Both men understood the force of Parisian street violence. Barricades featured in the insurrections of 1830, 1834 and 1848; Haussmann was wounded in the 1830 fighting; and Louis Napoleon Bonaparte used street tactics in the 1851 coup d’état which led to him becoming Emperor Napoleon III. In order to keep the peace in Paris, they agreed, there must be no more coalitions of the urban poor and the bourgeoisie. They had to separate them.

Memories of the putrid sewers of his Parisian childhood led Haussmann to be proud of what he called his “gutting” of old Paris. He tore up areas like densely-populated Notre Dame, installed gas street lights, and replaced open sewers with 560 km of sewage pipes. Narrow, winding roads became boulevards where building height was proportional to road width. The new city centre moved west, near the Opéra.
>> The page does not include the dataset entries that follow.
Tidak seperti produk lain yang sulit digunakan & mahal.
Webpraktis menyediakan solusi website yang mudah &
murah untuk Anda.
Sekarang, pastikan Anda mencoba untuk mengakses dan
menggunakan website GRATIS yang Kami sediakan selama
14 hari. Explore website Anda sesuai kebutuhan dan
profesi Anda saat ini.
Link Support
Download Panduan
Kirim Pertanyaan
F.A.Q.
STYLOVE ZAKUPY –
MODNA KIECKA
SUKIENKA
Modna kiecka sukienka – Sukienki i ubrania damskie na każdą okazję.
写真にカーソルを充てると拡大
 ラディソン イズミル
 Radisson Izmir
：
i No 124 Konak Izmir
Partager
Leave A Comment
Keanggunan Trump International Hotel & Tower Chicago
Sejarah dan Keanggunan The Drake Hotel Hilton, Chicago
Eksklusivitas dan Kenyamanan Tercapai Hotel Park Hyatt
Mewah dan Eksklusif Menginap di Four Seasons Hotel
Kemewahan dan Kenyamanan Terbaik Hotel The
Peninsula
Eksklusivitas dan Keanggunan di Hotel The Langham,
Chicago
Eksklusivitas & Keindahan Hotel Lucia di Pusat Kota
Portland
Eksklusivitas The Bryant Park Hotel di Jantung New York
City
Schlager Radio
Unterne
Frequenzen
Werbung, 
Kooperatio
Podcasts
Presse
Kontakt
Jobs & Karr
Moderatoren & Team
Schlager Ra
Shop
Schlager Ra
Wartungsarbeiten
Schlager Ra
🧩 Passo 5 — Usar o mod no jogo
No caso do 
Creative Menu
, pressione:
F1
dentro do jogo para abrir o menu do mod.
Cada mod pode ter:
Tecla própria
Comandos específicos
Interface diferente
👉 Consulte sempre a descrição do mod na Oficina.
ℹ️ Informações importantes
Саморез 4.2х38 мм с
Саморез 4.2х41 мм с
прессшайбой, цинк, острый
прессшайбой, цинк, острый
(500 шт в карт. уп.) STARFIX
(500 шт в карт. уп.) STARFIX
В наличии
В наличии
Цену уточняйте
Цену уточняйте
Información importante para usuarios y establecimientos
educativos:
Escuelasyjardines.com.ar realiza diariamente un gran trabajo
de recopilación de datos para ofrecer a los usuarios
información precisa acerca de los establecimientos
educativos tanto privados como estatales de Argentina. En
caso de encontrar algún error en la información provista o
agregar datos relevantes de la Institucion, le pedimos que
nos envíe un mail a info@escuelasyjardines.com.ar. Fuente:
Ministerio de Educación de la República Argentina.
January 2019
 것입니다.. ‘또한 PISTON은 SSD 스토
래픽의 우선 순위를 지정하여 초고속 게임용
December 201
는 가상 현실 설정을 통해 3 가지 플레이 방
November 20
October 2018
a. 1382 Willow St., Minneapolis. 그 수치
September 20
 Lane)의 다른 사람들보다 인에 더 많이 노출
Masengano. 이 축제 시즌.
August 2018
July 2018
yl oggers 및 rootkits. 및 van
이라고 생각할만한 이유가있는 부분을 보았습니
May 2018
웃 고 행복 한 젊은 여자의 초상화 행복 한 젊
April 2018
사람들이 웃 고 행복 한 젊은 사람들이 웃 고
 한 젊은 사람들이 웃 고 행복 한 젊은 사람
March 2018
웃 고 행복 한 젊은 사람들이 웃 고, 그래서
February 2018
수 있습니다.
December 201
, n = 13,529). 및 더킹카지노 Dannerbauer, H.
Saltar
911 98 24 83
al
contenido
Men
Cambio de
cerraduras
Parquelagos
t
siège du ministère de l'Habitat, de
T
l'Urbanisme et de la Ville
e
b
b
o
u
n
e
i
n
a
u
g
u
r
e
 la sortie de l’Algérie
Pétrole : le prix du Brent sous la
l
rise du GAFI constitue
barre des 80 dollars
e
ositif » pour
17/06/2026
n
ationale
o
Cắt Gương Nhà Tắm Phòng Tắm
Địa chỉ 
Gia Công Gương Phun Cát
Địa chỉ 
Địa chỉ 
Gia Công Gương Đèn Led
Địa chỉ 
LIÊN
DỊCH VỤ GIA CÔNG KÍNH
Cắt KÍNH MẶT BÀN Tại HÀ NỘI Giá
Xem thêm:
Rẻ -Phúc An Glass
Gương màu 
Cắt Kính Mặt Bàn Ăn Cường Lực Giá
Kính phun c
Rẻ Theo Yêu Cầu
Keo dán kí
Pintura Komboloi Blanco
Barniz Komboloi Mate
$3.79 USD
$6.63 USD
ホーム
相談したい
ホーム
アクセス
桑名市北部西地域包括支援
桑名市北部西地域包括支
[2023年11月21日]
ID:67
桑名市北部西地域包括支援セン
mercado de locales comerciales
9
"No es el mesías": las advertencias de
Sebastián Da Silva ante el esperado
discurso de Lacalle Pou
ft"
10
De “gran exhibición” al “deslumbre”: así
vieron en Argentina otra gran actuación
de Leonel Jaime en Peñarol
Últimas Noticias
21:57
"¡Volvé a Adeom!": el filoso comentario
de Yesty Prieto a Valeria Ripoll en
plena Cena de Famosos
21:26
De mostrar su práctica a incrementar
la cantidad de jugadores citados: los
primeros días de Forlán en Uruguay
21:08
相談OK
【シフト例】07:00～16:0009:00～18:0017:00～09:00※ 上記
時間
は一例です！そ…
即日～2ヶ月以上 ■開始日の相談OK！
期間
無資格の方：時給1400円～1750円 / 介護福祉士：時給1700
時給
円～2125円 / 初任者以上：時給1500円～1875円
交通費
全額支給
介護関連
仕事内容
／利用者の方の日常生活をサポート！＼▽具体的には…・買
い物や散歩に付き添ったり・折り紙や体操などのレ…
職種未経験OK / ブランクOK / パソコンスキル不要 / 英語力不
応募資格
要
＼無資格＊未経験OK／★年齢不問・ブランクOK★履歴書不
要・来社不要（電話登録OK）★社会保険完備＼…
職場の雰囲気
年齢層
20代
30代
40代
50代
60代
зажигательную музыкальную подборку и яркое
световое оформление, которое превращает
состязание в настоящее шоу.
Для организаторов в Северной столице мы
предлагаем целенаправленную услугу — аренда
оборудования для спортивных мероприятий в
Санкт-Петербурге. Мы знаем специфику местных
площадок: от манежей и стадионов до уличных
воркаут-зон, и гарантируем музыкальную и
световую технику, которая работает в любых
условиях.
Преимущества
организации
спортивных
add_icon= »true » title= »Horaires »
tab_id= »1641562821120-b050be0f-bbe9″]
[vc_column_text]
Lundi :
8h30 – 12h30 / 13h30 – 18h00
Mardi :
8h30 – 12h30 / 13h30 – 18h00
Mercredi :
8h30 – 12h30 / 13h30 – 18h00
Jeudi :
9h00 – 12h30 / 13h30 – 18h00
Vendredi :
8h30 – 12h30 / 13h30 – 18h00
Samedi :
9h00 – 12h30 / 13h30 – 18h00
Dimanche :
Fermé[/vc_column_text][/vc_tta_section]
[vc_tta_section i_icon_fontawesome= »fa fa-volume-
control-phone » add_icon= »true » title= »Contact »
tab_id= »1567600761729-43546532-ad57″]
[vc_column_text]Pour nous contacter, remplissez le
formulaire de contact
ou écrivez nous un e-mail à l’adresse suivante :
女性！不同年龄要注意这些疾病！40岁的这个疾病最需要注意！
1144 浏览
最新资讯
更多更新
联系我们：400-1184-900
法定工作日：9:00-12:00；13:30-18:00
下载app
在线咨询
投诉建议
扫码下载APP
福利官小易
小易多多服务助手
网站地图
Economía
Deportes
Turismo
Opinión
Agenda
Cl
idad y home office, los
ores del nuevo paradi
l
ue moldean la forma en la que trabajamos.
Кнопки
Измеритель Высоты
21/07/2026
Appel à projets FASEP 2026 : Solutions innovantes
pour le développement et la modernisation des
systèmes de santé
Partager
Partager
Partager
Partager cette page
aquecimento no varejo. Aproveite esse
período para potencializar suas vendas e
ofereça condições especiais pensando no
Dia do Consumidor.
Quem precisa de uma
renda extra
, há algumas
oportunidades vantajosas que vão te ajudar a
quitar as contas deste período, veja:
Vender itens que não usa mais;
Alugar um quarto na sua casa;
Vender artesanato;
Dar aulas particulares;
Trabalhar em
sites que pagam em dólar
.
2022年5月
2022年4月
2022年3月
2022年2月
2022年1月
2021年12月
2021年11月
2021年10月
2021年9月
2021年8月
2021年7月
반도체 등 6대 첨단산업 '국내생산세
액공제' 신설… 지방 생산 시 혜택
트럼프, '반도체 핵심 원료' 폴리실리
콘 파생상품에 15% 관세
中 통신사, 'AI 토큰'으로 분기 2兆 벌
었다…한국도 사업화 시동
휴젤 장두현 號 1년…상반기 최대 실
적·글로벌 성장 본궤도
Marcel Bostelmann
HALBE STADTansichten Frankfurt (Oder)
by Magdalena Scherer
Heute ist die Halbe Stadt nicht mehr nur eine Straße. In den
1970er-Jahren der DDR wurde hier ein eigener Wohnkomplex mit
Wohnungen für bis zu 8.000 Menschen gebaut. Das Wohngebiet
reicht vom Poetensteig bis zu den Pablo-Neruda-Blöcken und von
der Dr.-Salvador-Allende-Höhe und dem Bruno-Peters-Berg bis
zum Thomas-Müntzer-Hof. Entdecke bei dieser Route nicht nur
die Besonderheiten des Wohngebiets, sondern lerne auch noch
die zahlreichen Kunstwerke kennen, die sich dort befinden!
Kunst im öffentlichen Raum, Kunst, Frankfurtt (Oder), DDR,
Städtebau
Living in new Paris became expensive, so poorer classes moved out of the centre and wealthy residents, who were less likely to revolt, moved in.

Jules Galdrau, “Travaux nocturnes des constructions de la rue de Rivoli, éclairés par la lumière électrique”. Construction by night on the Rue de Rivoli, Paris.

It all went very well until it came to paying for things. Large-scale city planning was expensive, but Napoleon III refused to increase taxes to fund it. Thinking back to Tourny’s use of private capital in Bordeaux, Haussmann drew up a plan. He linked funding to inflated property values, duties on city imports, and new capitalist banking.

Paris’ revenue increased, but didn’t cover the building costs. Important people, like the Pereire family who lost their bank in the scheme, opposed Haussmann’s plans. So did those who loved the old Paris of Victor Hugo and Balzac, with its little streets and pungent smells. In January 1870, Napoleon III’s new prime minister dismissed Haussmann. To the ex-Prefect’s chagrin, the Emperor did not save him. His remaining 21 years were spent in relative obscurity.

Camille Pisarro painting of Haussmann’s new Paris

Today, the ‘Yellow Vests’ are not a coalition of urban poor and bourgeoise, but money, street violence, and Haussmann are very present in the movement. Falling living standards and increasing taxes are blamed for starting the current unrest, and the infiltration of thugs known as casseurs has turned the Saturday marches violent. In the revolution of 1830, where Haussmann was wounded, people rioted in the streets of Paris calling for a better standard of living and succeeded in removing King Charles X.

A Gilets jaunes protest in Belfort, France on 29 December 2018. Photo credit: Thomas Bresson

Almost 190 years later, the Yellow Vests are rioting in the streets of Paris and calling for President Macron to resign. The difference is, they are doing it in the streets that Haussmann built to stop them.  Pey-Berland Square, one of Haussmann’s first projects during his 19 months as Prefect of Gironde, is the centre of ‘Yellow Vest’ violence in Bordeaux. In Paris, barricades have been erected and burned on Boulevard Haussmann, built by and named for him. Alphonse Karr’s phrase, Plus ça change, et plus c’est la même chose, comes to mind.